Submarining is probably safe in this war, since Al Qaeda’s depth charges probably consist of a guy with a lit stick of dynamite in his pocket and a cinder block in his arms.

I thanked him for the material, but thanked him more for his service. It’s odd: these days, being around someone in uniform can make you stand a little straighter - and feel a little smaller.

Went to a cigar store today in search of Schimmelpennicks (“Twice the consonants of ordinary cigars!”) the brackish little panatellas I enjoy from time to time. Turns out they were Anthony Burgess’ cigar, which explains . . . nothing, really. The cigar store was large, and you could tell it had absolutely no business at all. The clerk seemed stunned to have a customer. And he seemed crestfallen that he neither had what I wanted nor knew what it was. The store had that smell of failure to it, and sometimes you just want to get out, fast.
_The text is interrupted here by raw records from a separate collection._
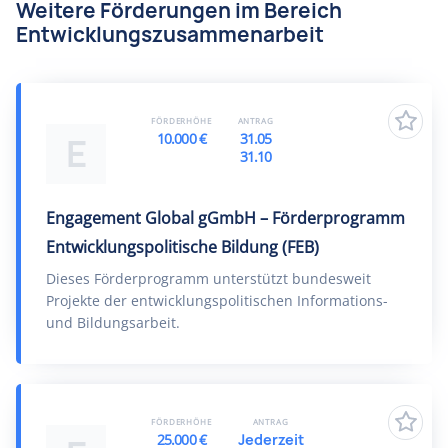
Weitere Förderungen im Bereich
Entwicklungszusammenarbeit
FÖRDERHÖHE
ANTRAG
10.000 €
31.05
E
31.10
Engagement Global gGmbH – Förderprogramm
Entwicklungspolitische Bildung (FEB)
Dieses Förderprogramm unterstützt bundesweit
Projekte der entwicklungspolitischen Informations-
und Bildungsarbeit.
FÖRDERHÖHE
ANTRAG
25.000 €
Jederzeit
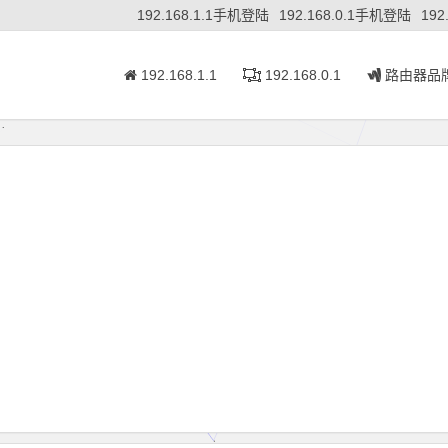
192.168.1.1手机登陆
192.168.0.1手机登陆
192
192.168.1.1
192.168.0.1
路由器品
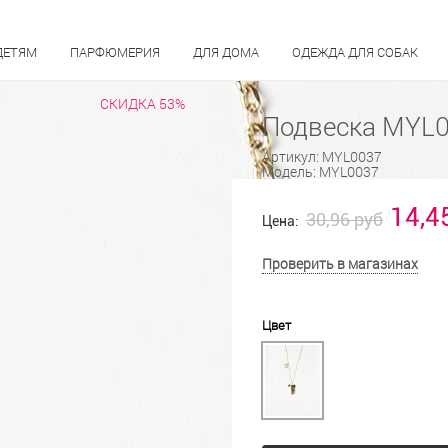
ДЕТЯМ
ПАРФЮМЕРИЯ
ДЛЯ ДОМА
ОДЕЖДА ДЛЯ СОБАК
СКИДКА 53%
Подвеска MYL
Артикул:
MYL0037
Модель:
MYL0037
14,4
30,96 руб
Цена:
Проверить в магазинах
Цвет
I remember a small convenience store in Adams-Morgan - brand new, occupying a rehabbed basement, just up the street from the impossibly small Salvadoran C-store (it was the size of a 727 lavatory, and always had two people working and seventeen customers.) When this new store opened I went to investigate the beer prices; the owner was standing behind the counter with a desperate smile. There was no one else in the store. Something told me there hadn’t been anyone in the store for quite some time. He seemed as if he might cry if I didn’t buy anything. I could imagine his situation - he was Korean, and had probably borrowed the money from the mutual-aid investment rings that Korean immigrants used to set up shop in the US. So much rode on his store’s success, and here it was bleeding money in big river of red.
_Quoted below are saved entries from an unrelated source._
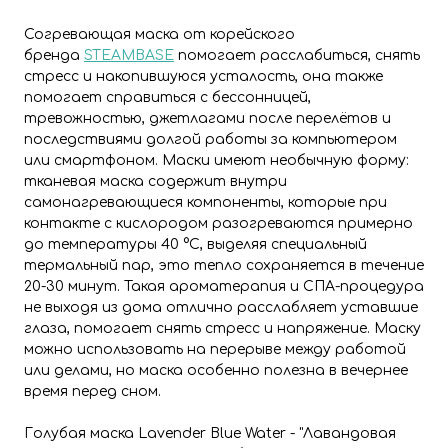
Согревающая маска от корейского
бренда
STEAMBASE
помогает расслабиться, снять
стресс и накопившуюся усталость, она также
помогает справиться с бессонницей,
тревожностью, джетлагами после перелётов и
последствиями долгой работы за компьютером
или смартфоном. Маски имеют необычную форму:
тканевая маска содержит внутри
самонагревающиеся компоненты, которые при
контакте с кислородом разогреваются примерно
до температуры 40 °C, выделяя специальный
термальный пар, это тепло сохраняется в течение
20-30 минут. Такая ароматерапия и СПА-процедура
не выходя из дома отлично расслабляет уставшие
глаза, помогает снять стресс и напряжение. Маску
можно использовать на перерыве между работой
или делами, но маска особенно полезна в вечернее
время перед сном.
Голубая маска Lavender Blue Water - "Лавандовая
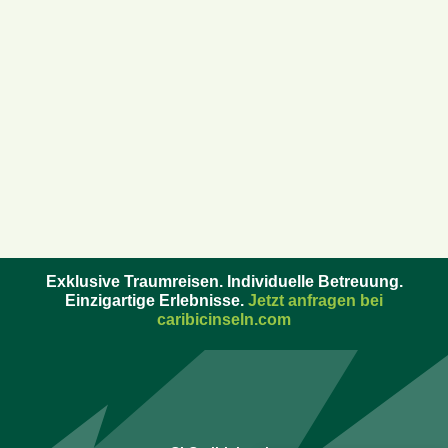
Exklusive Traumreisen. Individuelle Betreuung.
Einzigartige Erlebnisse.
Jetzt anfragen bei
caribicinseln.com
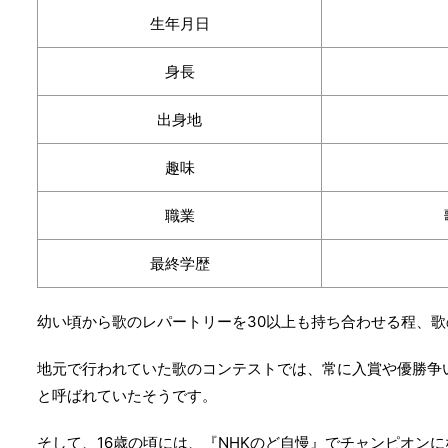
生年月日
身長
出身地
趣味
職業
最終学歴
幼い頃から歌のレパートリーを30以上も持ち合わせる程、
地元で行われていた歌のコンテストでは、常に入賞や優勝争
と呼ばれていたそうです。
そして、16歳の頃には、『NHKのど自慢』でチャンピオンに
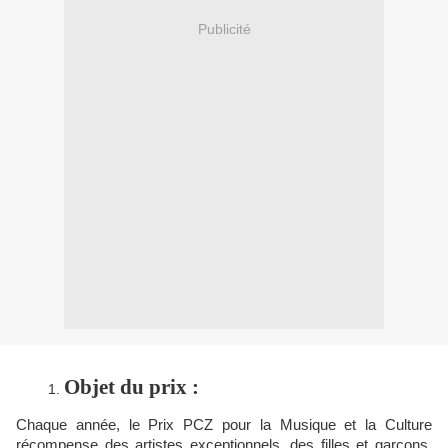
Publicité
Objet du prix :
Chaque année, le Prix PCZ pour la Musique et la Culture
récompense des artistes exceptionnels, des filles et garçons.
I couldn’t leave fast enough, and never went back. I couldn’t take the responsibility.

Addendum to the earlier discussion on Egypt, and the discussion about whether some cultures are better than others:

I’ve always wondered why the Egyptian society spent so much of their relatively short lifespans preparing for the afterlife. It seemed to be the first order of business for a new Pharoah: prepare your crypt. Phrank Si-natra probably sang the song: “Start buildin’ the tomb / I’m ruling today / I’ll make a big new tomb for me / in old Karnac / Reeead spells from (bum-bum) papyrus / I’ll rule with (bum bum) Osiris / It’s up to Jews / to hew / Karnaaaac!"
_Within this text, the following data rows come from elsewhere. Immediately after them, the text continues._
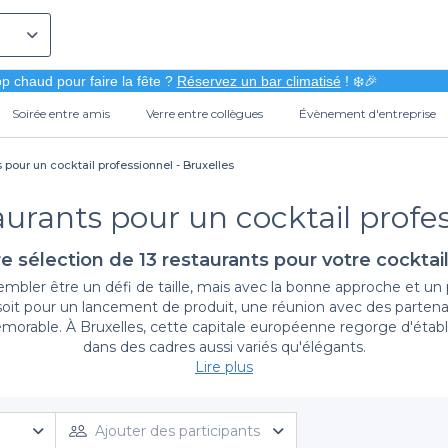
p chaud pour faire la fête ?
Réservez un bar climatisé
! ❄️🎉
Soirée entre amis
Verre entre collègues
Évènement d'entreprise
 pour un cocktail professionnel - Bruxelles
aurants pour un cocktail profes
e sélection de 13 restaurants pour votre cocktail
embler être un défi de taille, mais avec la bonne approche et un
soit pour un lancement de produit, une réunion avec des partenai
orable. À Bruxelles, cette capitale européenne regorge d'établi
dans des cadres aussi variés qu'élégants.
Lire plus
Une facilité de réservation inégalée avec Privateaser
restaurants à Bruxelles, spécialement sélectionnés pour leur capa
Ajouter des participants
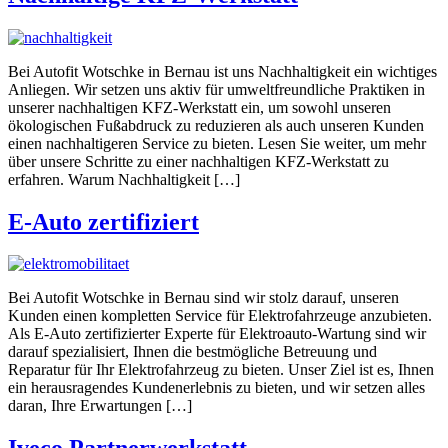
Bei Autofit Wotschke in Bernau ist uns Nachhaltigkeit ein wichtiges
Anliegen. Wir setzen uns aktiv für umweltfreundliche Praktiken in
unserer nachhaltigen KFZ-Werkstatt ein, um sowohl unseren
ökologischen Fußabdruck zu reduzieren als auch unseren Kunden
einen nachhaltigeren Service zu bieten. Lesen Sie weiter, um mehr
über unsere Schritte zu einer nachhaltigen KFZ-Werkstatt zu
erfahren. Warum Nachhaltigkeit […]
E-Auto zertifiziert
Bei Autofit Wotschke in Bernau sind wir stolz darauf, unseren
Kunden einen kompletten Service für Elektrofahrzeuge anzubieten.
Als E-Auto zertifizierter Experte für Elektroauto-Wartung sind wir
darauf spezialisiert, Ihnen die bestmögliche Betreuung und
Reparatur für Ihr Elektrofahrzeug zu bieten. Unser Ziel ist es, Ihnen
ein herausragendes Kundenerlebnis zu bieten, und wir setzen alles
daran, Ihre Erwartungen […]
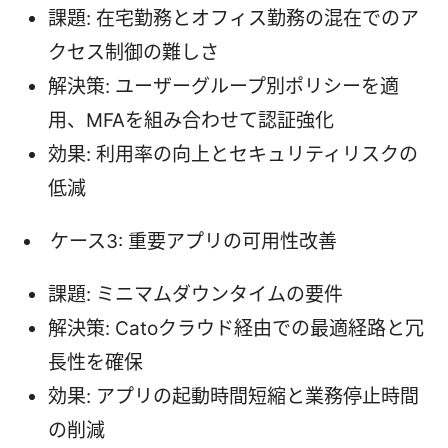
課題: 在宅勤務とオフィス勤務の混在でのア
クセス制御の難しさ
解決策: ユーザーグループ別ポリシーを適
用、MFAを組み合わせて認証強化
効果: 利用率の向上とセキュリティリスクの
低減
ケース3: 重要アプリの可用性改善
課題: ミニマムダウンタイムの要件
解決策: Catoクラウド経由での最適経路と冗
長性を確保
効果: アプリの起動時間短縮と業務停止時間
の削減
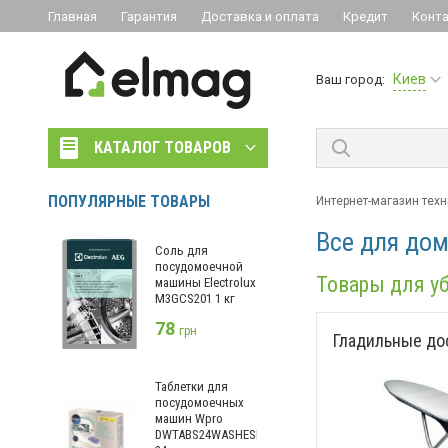
Главная
Гарантия
Доставка и оплата
Кредит
Конт
Киев
Ваш город:
КАТАЛОГ ТОВАРОВ
ПОПУЛЯРНЫЕ ТОВАРЫ
Интернет-магазин тех
Все для до
Соль для
посудомоечной
Товары для у
машины Electrolux
M3GCS201 1 кг
78
грн
Гладильные до
Таблетки для
посудомоечных
машин Wpro
DWTABS24WASHESITES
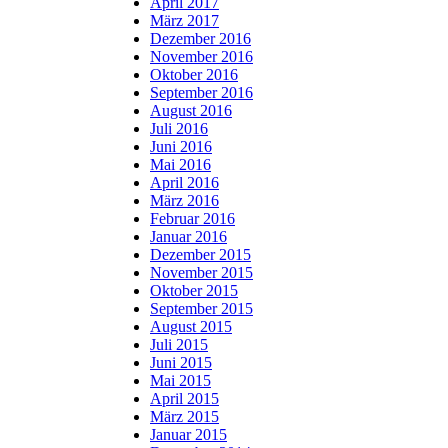
April 2017
März 2017
Dezember 2016
November 2016
Oktober 2016
September 2016
August 2016
Juli 2016
Juni 2016
Mai 2016
April 2016
März 2016
Februar 2016
Januar 2016
Dezember 2015
November 2015
Oktober 2015
September 2015
August 2015
Juli 2015
Juni 2015
Mai 2015
April 2015
März 2015
Januar 2015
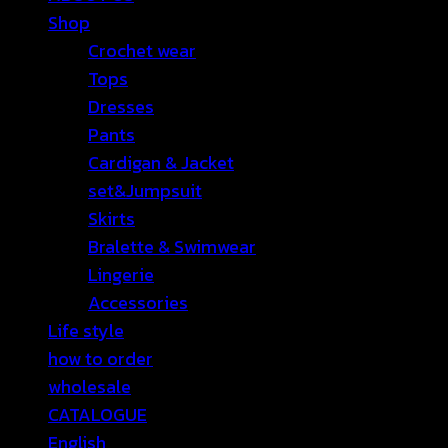
Shop
Crochet wear
Tops
Dresses
Pants
Cardigan & Jacket
set&Jumpsuit
Skirts
Bralette & Swimwear
Lingerie
Accessories
Life style
how to order
wholesale
CATALOGUE
English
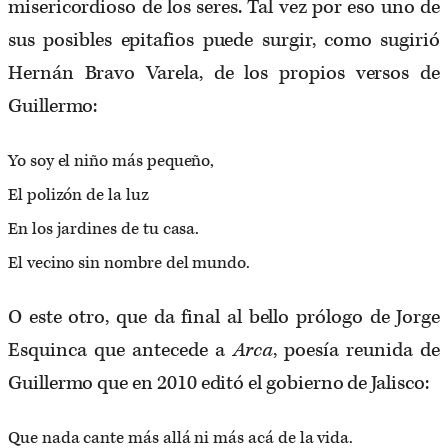
misericordioso de los seres. Tal vez por eso uno de
sus posibles epitafios puede surgir, como sugirió
Hernán Bravo Varela, de los propios versos de
Guillermo:
Yo soy el niño más pequeño,
El polizón de la luz
En los jardines de tu casa.
El vecino sin nombre del mundo.
O este otro, que da final al bello prólogo de Jorge
Esquinca que antecede a
Arca
, poesía reunida de
Guillermo que en 2010 editó el gobierno de Jalisco:
Que nada cante más allá ni más acá de la vida.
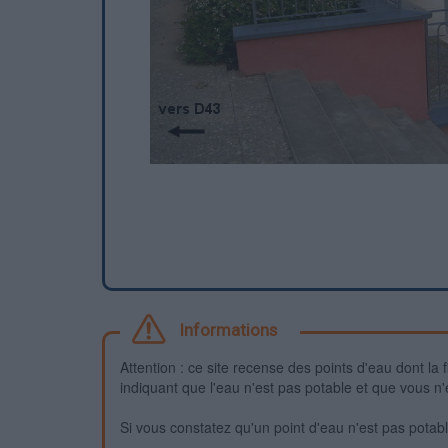
Informations
Attention : ce site recense des points d'eau dont la f
indiquant que l'eau n'est pas potable et que vous n'
Si vous constatez qu'un point d'eau n'est pas potable,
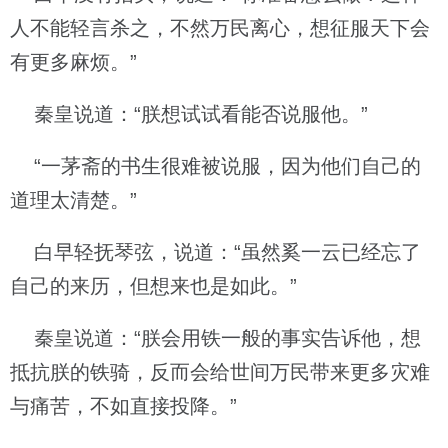
人不能轻言杀之，不然万民离心，想征服天下会
有更多麻烦。”
秦皇说道：“朕想试试看能否说服他。”
“一茅斋的书生很难被说服，因为他们自己的
道理太清楚。”
白早轻抚琴弦，说道：“虽然奚一云已经忘了
自己的来历，但想来也是如此。”
秦皇说道：“朕会用铁一般的事实告诉他，想
抵抗朕的铁骑，反而会给世间万民带来更多灾难
与痛苦，不如直接投降。”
Actually, I don’t know if Jewish slaves worked on Karnac. For that matter, there’s dispute about how many slaves were involved - some say, and they’re probably right, that it was actually an honor to work on the big projects. You got beer and bread and you were serving the divine guy in the shiny house - not bad in those parts, in those days.

I understand why they were so concerned with the afterlife, of course - makes sense to concentrate on eternity if your life is short, but it also makes sense to carpe diem for the same reason. I’m just curious what pushes a culture in one direction or the other. The Romans seemed less inclined to worry about such things - perhaps because they were just more practical, perhaps because the leaders thought the Senate could vote you into heaven (although how many actually believed that, I don’t know; Juvenal wrote a snarky satire on the Senate’s deification of Claudius, which suggests that everyone knew the Senate’s decisions were not legally binding on the Gods.) The pyramids served other social functions, too - public works projects to keep the population busy, as well as objects around which a society could identify and define itself. But it still seems like a waste. Imagine if St. Peter in Rome had been built to house one single dead pope, and had been sealed up forever afterwards. Or better yet: imagine if the skyline of New York was exactly as we see it today, but every building housed a dead real estate developer, and no one could ever enter again. Something tells me that societies that build St. Peter’s and the Empire State Building are more flexible and capable of change; cultures that build the Pyramids just crash.

Single-use buildings: that makes the Pyraminds the architectural equivalent of Pampers. They last about as long, too.